Negara yang mendukung Korut seperti Rusia dan China tidak ikut menandatangani desakan yang dicetuskan oleh Prancis itu.


Dengan melakukan dua kali peluncuran rudal dalam sepekan terakhir, Korut dinilai oleh para pengamat kini berada di antara dua hal, yakni meningkatkan tekanan pada AS dan berupaya mempertahankan posisi dalam perundingan nuklir.
Menurut sumber diplomatik di kalangan Perserikatan Bangsa-bangsa (PBB), ada sekitar 15 negara yang diminta menandatangani pernyataan yang isinya meminta agar Korut melucuti persenjataannya usai peluncuran rudal terbaru dilakukan.

“Dengan tegas menyesalkan ancaman besar dan tak berkesudahan bagi perdamaian dan keamanan kawasan dan internasional, yang diberikan oleh program senjata nuklir dan rudal balistik yang terus berlanjut yang telah dikembangkan Republik Demokratik Korea (DPRK),” demikian bunyi pernyataan tersebut.

“Kami mendorong DPRK untuk menghindari provokasi apapun.

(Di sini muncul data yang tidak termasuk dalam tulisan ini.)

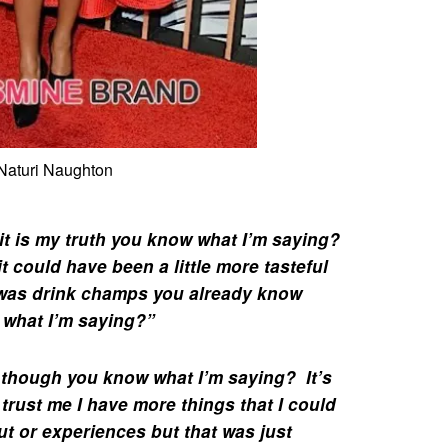
Naturi Naughton
 it is my truth you know what I’m saying?
e it could have been a little more tasteful
 was
drink champs
you already know
 what I’m saying?”
 though you know what I’m saying? It’s
e trust me I have more things that I could
ut or experiences but that was just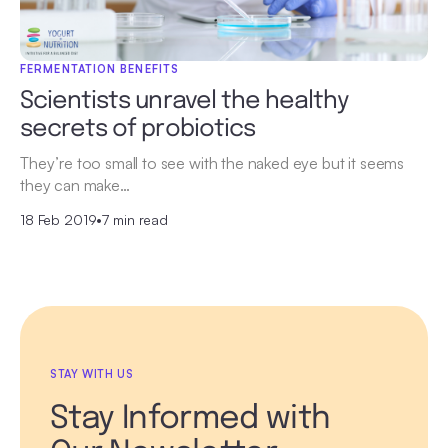
FERMENTATION BENEFITS
Scientists unravel the healthy
secrets of probiotics
They’re too small to see with the naked eye but it seems
they can make…
18 Feb 2019
•
7 min read
STAY WITH US
Stay Informed with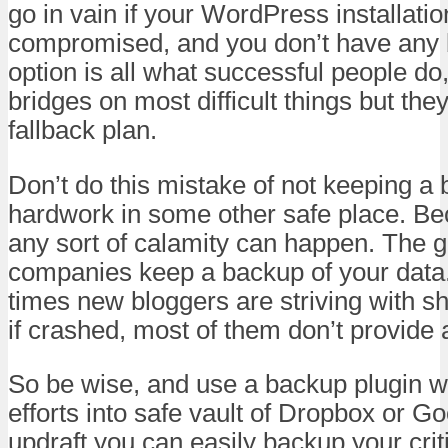
go in vain if your WordPress installatio
compromised, and you don’t have any
option is all what successful people do
bridges on most difficult things but the
fallback plan.
Don’t do this mistake of not keeping a 
hardwork in some other safe place. Be
any sort of calamity can happen. The 
companies keep a backup of your data.
times new bloggers are striving with s
if crashed, most of them don’t provide
So be wise, and use a backup plugin w
efforts into safe vault of Dropbox or G
updraft you can easily backup your criti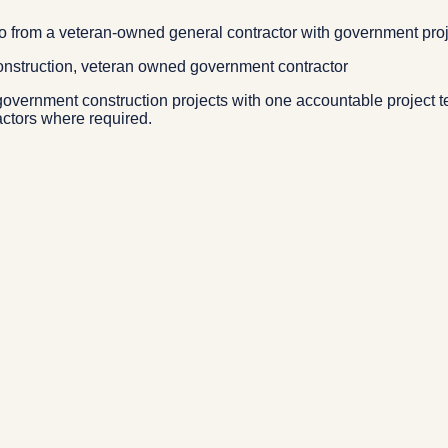
io from a veteran-owned general contractor with government pro
construction, veteran owned government contractor
overnment construction projects with one accountable project t
actors where required.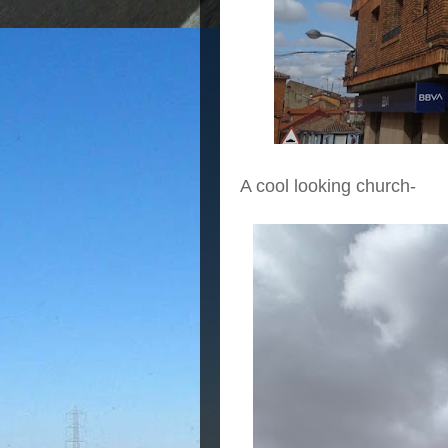
A cool looking church-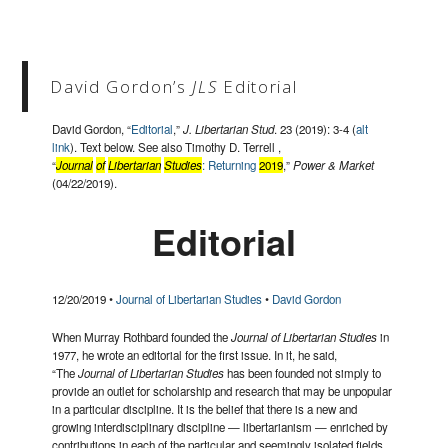
David Gordon’s
JLS
Editorial
David Gordon, “
Editorial
,”
J. Libertarian Stud
. 23 (2019): 3-4 (
alt
link
). Text below. See also Timothy D. Terrell ,
“
Journal
of
Libertarian
Studies
: Returning
2019
,”
Power & Market
(04/22/2019).
Editorial
12/20/2019 •
Journal of Libertarian Studies
•
David Gordon
When Murray Rothbard founded the
Journal of Libertarian Studies
in
1977, he wrote an editorial for the first issue. In it, he said,
“The
Journal of Libertarian Studies
has been founded not simply to
provide an outlet for scholarship and research that may be unpopular
in a particular discipline. It is the belief that there is a new and
growing interdisciplinary discipline — libertarianism — enriched by
contributions in each of the particular and seemingly isolated fields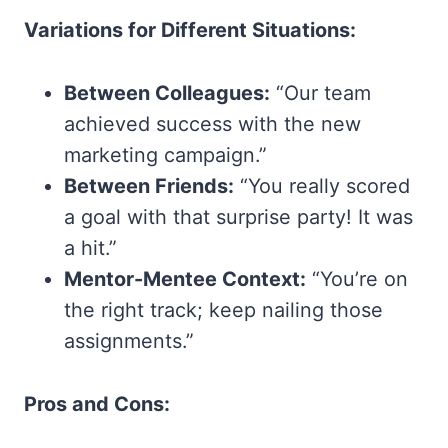
Variations for Different Situations:
Between Colleagues:
“Our team
achieved success with the new
marketing campaign.”
Between Friends:
“You really scored
a goal with that surprise party! It was
a hit.”
Mentor-Mentee Context:
“You’re on
the right track; keep nailing those
assignments.”
Pros and Cons: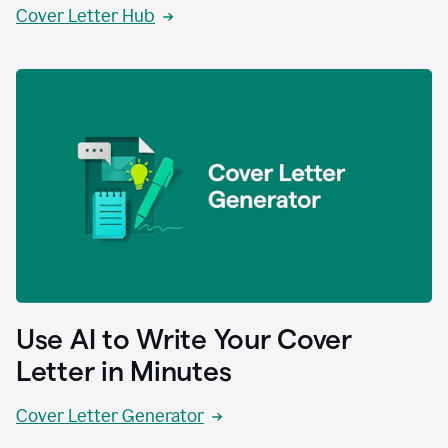
Cover Letter Hub
Use AI to Write Your Cover
Letter in Minutes
Cover Letter Generator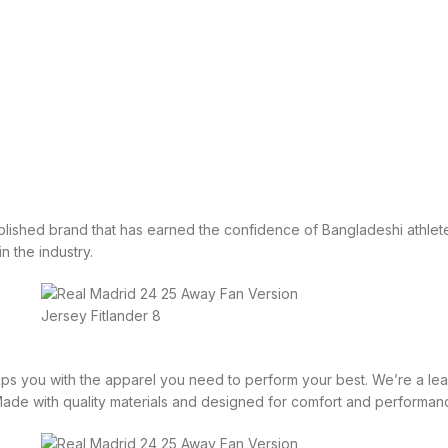
tablished brand that has earned the confidence of Bangladeshi athlete
in the industry.
equips you with the apparel you need to perform your best. We’re a 
 Made with quality materials and designed for comfort and performan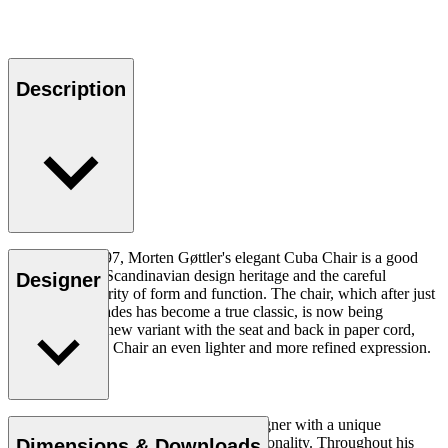
Description
Designed in 1997, Morten Gøttler's elegant Cuba Chair is a good
example of the Scandinavian design heritage and the careful
Designer
balancing of clarity of form and function. The chair, which after just
a couple of decades has become a true classic, is now being
introduced in a new variant with the seat and back in paper cord,
giving the Cuba Chair an even lighter and more refined expression.
Read more
Morten Gøttler (b.1944) is a Danish designer with a unique
appreciation of materials, form and functionality. Throughout his
Dimensions & Downloads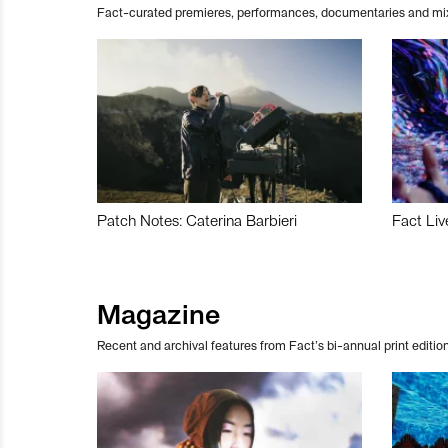
Fact-curated premieres, performances, documentaries and mi
Patch Notes: Caterina Barbieri
Fact Liv
Magazine
Recent and archival features from Fact’s bi-annual print edition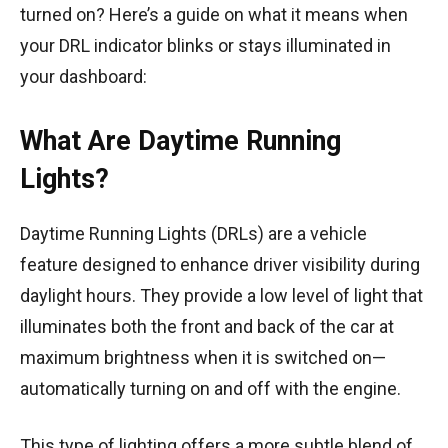
turned on? Here’s a guide on what it means when
your DRL indicator blinks or stays illuminated in
your dashboard:
What Are Daytime Running
Lights?
Daytime Running Lights (DRLs) are a vehicle
feature designed to enhance driver visibility during
daylight hours. They provide a low level of light that
illuminates both the front and back of the car at
maximum brightness when it is switched on—
automatically turning on and off with the engine.
This type of lighting offers a more subtle blend of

Kami juga menyerukan kepada DPRK untuk terus melanjutkan diskusi dengan Amerika Serikat soal denuklirisasi,” imbuh pernyataan itu.

Pada Kamis (9/5) waktu setempat, Korut menembakkan dua rudal jarak pendek buatannya yang dilaporkan jatuh ke laut. Peluncuran ini menjadi aktivitas rudal kedua Korut dalam sepekan terakhir, setelah pada Sabtu (4/5) lalu Korut menggelar latihan militer yang juga melibatkan peluncuran rudal.

Aksi Korut yang kembali menggelar uji coba rudal ini menjadi yang pertama sejak November 2017, saat pemimpin Korut Kim Jong-Un menawarkan perundingan pada Korsel dan AS, yang kemudian berujung dua kali pertemuan dengan Presiden AS Donald Trump dan tiga kali pertemuan dengan Presiden Korsel Moon Jae-In.